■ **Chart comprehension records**
==========
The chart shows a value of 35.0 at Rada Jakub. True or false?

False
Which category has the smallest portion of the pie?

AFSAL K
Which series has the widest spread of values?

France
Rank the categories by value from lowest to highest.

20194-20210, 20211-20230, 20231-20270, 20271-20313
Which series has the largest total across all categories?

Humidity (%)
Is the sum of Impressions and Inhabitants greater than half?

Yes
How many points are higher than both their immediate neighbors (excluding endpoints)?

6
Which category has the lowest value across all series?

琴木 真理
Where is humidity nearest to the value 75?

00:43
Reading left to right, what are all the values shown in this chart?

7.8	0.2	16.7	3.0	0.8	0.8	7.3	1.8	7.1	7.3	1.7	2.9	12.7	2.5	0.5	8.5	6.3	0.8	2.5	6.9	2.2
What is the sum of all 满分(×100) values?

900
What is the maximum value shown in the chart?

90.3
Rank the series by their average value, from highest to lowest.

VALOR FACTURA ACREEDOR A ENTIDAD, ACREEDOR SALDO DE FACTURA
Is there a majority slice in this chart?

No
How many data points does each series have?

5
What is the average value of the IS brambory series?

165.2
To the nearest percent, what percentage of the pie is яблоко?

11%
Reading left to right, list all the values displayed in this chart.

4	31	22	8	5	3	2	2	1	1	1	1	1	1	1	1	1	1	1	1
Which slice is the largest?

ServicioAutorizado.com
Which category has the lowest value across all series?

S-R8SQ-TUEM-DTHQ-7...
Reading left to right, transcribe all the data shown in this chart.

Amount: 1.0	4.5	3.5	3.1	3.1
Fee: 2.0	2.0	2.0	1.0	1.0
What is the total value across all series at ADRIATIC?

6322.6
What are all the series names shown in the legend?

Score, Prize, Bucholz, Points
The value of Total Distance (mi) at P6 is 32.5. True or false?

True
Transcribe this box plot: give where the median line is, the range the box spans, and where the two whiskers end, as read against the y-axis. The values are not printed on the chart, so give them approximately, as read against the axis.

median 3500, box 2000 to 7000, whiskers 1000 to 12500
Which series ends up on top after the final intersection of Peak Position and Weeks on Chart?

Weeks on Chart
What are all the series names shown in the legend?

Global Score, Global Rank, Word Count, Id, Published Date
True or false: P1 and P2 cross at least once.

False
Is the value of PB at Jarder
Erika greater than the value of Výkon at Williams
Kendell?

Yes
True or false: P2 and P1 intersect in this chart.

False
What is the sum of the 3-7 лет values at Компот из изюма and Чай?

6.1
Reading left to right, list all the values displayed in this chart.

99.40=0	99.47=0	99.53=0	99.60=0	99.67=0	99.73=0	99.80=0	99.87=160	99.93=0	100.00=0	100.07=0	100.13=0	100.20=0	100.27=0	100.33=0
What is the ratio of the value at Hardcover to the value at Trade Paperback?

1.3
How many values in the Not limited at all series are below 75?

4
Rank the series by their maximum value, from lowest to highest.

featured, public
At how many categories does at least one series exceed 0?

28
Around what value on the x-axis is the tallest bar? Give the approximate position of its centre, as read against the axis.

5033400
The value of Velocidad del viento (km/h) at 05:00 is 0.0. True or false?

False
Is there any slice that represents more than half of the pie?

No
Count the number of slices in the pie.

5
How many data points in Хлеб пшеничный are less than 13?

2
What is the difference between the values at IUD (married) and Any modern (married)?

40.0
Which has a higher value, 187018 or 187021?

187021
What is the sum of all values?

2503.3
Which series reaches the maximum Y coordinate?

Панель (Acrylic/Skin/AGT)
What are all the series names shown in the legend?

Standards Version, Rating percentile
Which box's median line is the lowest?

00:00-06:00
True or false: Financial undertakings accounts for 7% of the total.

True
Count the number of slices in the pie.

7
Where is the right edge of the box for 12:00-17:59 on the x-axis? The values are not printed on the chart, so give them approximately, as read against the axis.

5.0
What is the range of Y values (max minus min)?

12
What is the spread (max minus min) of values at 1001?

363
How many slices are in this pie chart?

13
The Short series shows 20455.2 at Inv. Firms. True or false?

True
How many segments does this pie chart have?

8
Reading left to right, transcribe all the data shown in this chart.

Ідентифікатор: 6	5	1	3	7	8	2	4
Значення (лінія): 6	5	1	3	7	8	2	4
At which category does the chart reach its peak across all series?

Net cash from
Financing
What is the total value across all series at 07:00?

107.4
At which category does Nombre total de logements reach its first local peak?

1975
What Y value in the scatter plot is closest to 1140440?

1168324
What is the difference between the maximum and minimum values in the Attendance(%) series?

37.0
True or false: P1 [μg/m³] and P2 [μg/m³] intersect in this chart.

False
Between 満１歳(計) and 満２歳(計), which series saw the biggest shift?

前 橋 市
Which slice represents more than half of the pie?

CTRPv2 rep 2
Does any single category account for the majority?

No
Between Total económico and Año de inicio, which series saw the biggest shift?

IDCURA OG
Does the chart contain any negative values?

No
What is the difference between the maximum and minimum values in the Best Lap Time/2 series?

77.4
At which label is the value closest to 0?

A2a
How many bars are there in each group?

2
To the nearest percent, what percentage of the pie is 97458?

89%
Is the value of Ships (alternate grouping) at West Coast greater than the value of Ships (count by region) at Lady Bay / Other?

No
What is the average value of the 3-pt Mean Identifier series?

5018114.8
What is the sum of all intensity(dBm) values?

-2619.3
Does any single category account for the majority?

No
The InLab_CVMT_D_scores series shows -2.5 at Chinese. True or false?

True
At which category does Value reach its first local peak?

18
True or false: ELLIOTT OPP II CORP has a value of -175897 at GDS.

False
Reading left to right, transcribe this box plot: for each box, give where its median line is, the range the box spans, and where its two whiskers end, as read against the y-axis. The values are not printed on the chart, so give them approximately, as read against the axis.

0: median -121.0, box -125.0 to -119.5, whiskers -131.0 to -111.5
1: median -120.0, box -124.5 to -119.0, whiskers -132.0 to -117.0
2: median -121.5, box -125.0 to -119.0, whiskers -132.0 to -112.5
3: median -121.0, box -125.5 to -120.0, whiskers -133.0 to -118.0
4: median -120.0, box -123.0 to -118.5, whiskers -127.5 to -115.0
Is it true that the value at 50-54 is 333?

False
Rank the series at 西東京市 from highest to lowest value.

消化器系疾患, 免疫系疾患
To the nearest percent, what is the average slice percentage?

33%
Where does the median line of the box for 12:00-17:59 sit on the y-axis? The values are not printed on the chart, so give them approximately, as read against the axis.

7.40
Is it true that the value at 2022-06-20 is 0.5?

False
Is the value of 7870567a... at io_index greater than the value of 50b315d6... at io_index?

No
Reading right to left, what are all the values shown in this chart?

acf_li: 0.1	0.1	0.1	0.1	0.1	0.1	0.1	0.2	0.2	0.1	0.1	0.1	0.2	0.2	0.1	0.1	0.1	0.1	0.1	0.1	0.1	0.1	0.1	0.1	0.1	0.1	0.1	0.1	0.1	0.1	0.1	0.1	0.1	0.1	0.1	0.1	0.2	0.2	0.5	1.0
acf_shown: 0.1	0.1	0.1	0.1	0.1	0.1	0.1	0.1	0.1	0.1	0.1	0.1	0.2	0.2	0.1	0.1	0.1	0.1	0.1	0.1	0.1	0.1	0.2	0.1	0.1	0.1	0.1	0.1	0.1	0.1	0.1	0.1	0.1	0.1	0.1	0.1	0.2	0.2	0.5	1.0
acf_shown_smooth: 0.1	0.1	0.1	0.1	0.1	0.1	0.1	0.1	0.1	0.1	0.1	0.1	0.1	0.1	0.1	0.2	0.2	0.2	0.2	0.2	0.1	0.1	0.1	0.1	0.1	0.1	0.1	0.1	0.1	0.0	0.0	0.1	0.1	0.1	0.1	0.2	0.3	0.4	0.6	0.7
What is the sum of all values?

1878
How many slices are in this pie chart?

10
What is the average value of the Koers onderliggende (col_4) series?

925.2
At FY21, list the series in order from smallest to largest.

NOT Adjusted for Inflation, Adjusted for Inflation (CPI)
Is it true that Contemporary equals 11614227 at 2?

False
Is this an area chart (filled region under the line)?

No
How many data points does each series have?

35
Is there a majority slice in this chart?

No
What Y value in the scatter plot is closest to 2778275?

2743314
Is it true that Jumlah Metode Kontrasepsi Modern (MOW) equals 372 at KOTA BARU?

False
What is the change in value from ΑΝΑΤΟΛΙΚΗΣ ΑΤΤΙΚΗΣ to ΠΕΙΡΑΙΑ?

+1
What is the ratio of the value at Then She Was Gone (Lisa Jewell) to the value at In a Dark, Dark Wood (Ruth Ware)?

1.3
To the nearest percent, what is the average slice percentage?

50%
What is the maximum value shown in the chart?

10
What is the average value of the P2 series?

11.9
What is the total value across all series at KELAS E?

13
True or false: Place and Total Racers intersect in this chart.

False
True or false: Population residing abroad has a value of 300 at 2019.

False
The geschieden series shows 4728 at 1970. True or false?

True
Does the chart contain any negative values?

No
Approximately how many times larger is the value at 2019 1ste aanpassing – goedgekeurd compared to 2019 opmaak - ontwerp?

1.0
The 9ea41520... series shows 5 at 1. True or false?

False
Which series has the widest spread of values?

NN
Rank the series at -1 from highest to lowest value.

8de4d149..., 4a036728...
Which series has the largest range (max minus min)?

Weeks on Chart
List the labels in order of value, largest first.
==========
■ **Task**
Copy the records word for word, starting at the line that contains "Global Score, Global" and ending after the line that contains "Where is the".

■ **Task response**
Global Score, Global Rank, Word Count, Id, Published Date
True or false: P1 and P2 cross at least once.

False
Is the value of PB at Jarder
Erika greater than the value of Výkon at Williams
Kendell?

Yes
True or false: P2 and P1 intersect in this chart.

False
What is the sum of the 3-7 лет values at Компот из изюма and Чай?

6.1
Reading left to right, list all the values displayed in this chart.

99.40=0	99.47=0	99.53=0	99.60=0	99.67=0	99.73=0	99.80=0	99.87=160	99.93=0	100.00=0	100.07=0	100.13=0	100.20=0	100.27=0	100.33=0
What is the ratio of the value at Hardcover to the value at Trade Paperback?

1.3
How many values in the Not limited at all series are below 75?

4
Rank the series by their maximum value, from lowest to highest.

featured, public
At how many categories does at least one series exceed 0?

28
Around what value on the x-axis is the tallest bar? Give the approximate position of its centre, as read against the axis.

5033400
The value of Velocidad del viento (km/h) at 05:00 is 0.0. True or false?

False
Is there any slice that represents more than half of the pie?

No
Count the number of slices in the pie.

5
How many data points in Хлеб пшеничный are less than 13?

2
What is the difference between the values at IUD (married) and Any modern (married)?

40.0
Which has a higher value, 187018 or 187021?

187021
What is the sum of all values?

2503.3
Which series reaches the maximum Y coordinate?

Панель (Acrylic/Skin/AGT)
What are all the series names shown in the legend?

Standards Version, Rating percentile
Which box's median line is the lowest?

00:00-06:00
True or false: Financial undertakings accounts for 7% of the total.

True
Count the number of slices in the pie.

7
Where is the right edge of the box for 12:00-17:59 on the x-axis? The values are not printed on the chart, so give them approximately, as read against the axis.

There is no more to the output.